Research suggests experiencing awe can make us happier and healthier.
But how can we find awe in our everyday lives?
Iraq War veteran and outdoors educator Stacy Bare tried these steps.
When you’re outside, look around for nature and look around for beautiful moments.
Take the time to stop and take a photo.
And if you can write about it what you’re thinking about in that moment or why, that’s beautiful.
I wrote that, “I never would have done this hike, pre-kid. It was the longest, most grueling 0.8 miles ever. But the reward was sweet. Wilder felt on top of the world and surprised she could hike this far and this high.”
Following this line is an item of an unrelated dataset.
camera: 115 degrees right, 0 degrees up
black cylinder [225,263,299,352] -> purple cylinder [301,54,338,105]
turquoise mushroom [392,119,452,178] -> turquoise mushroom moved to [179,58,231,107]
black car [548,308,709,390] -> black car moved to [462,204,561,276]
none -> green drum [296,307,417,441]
My wife and I never would’ve been like, let’s go do the 0.8 mile trail. You know, where I was like, you want to do 5 miles or 20 miles or what are we going to do? And that’s how we used to be. And now here we are like 0.8 miles, can we do it?
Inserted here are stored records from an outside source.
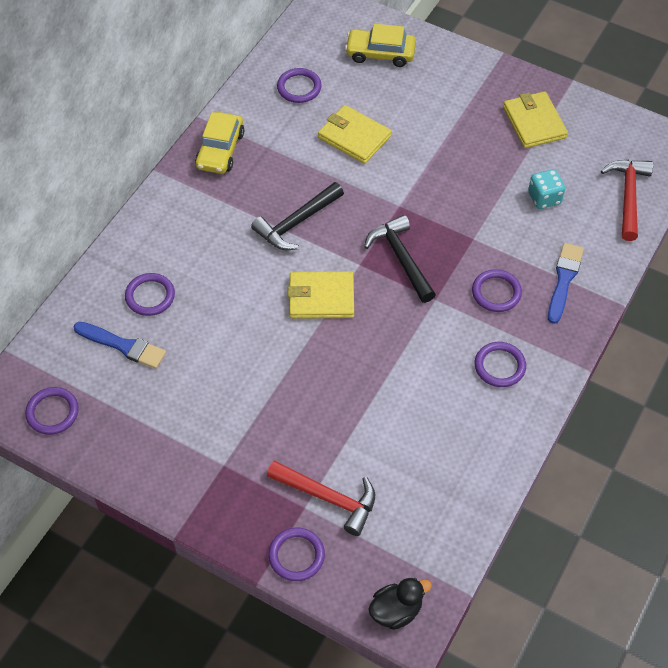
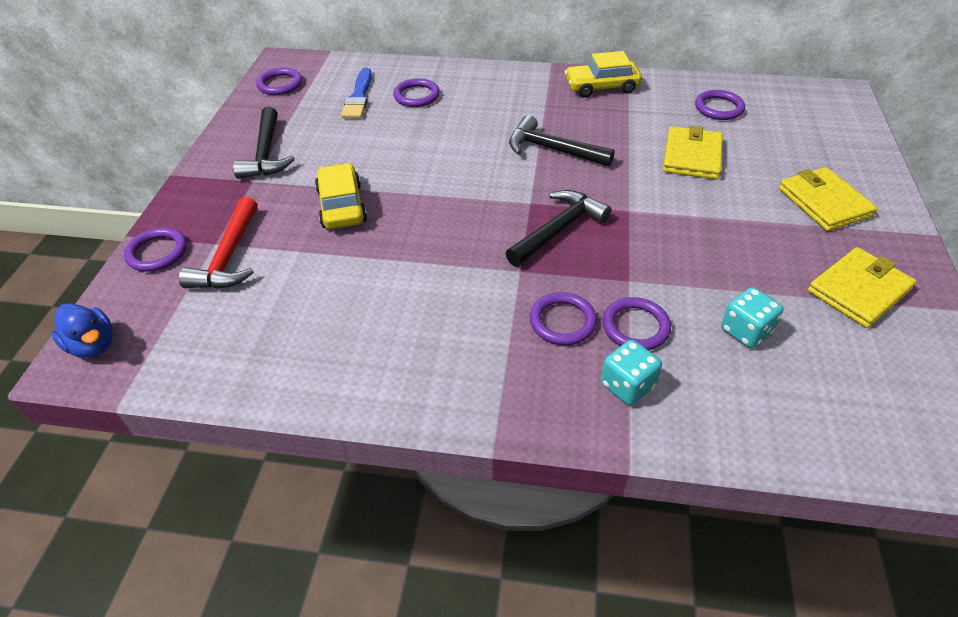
camera: 70 degrees right, 10 degrees down
yellow wallet [288,271,354,319] -> yellow wallet moved to [779,167,878,231]
yellow car [345,24,416,67] -> yellow car moved to [315,163,367,229]
black duck [368,578,432,630] -> blue duck [51,303,113,358]
purple ring [475,342,526,387] -> purple ring moved to [603,297,671,350]
blue brush [548,243,584,324] -> turquoise dice [601,340,662,405]
red hammer [601,160,653,241] -> none
none -> black hammer [233,107,295,179]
We were lucky we made it all the way to this amazing waterfall. MacKenzie and I thought that waterfall was so cool. And Wilder found this really cool leaf right there. And she looked at the waterfall for all of two seconds and then wanted us all to spend a few minutes staring at this crazy leaf.
And that’s a constant reminder, I think living with a toddler, that the destination is the journey.
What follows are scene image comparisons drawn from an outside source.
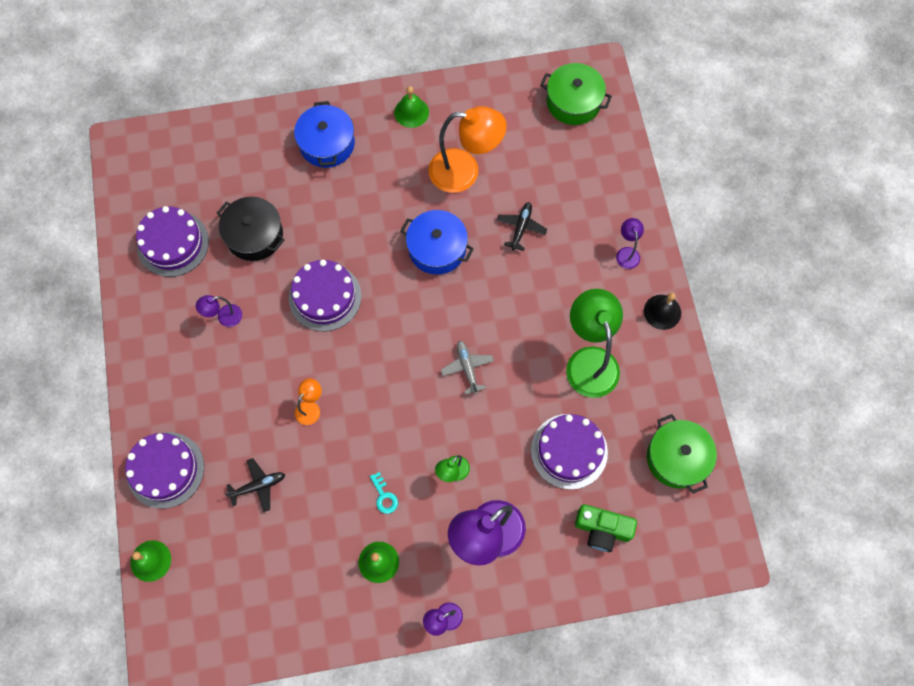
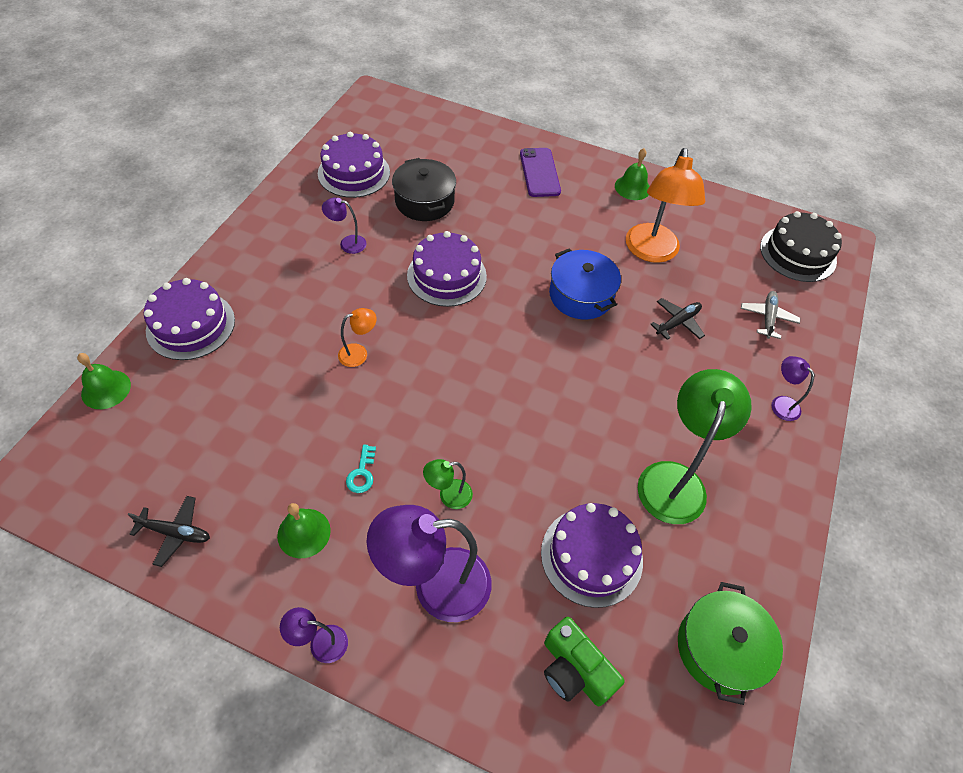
camera: 30 degrees right, 15 degrees down
black plane [225,458,285,512] -> black plane moved to [127,496,210,567]
blue pot [294,101,355,168] -> purple phone [520,148,561,197]
orange lamp [429,106,507,193] -> orange lamp turned 60 degrees clockwise [626,148,705,263]
grey plane [441,340,494,395] -> grey plane moved to [741,291,800,339]
green pot [540,63,612,125] -> black cake [760,211,842,282]
purple lamp [616,218,644,269] -> purple lamp turned 60 degrees counterclockwise [771,356,814,421]
black bell [644,293,681,330] -> none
A reminder that you don’t have to do these big, huge adventures to find nature and to find awe and to find healing.
What this really did was force me to recognize how beautiful the world is everywhere we go, even if it’s just driving down a four-lane road in the middle of Los Angeles, right.
Like find the beauty, see the beauty.
It strips us away to our basic humanity.
And that’s what’s driven a lot of my work is wanting people to feel human and how good that can be.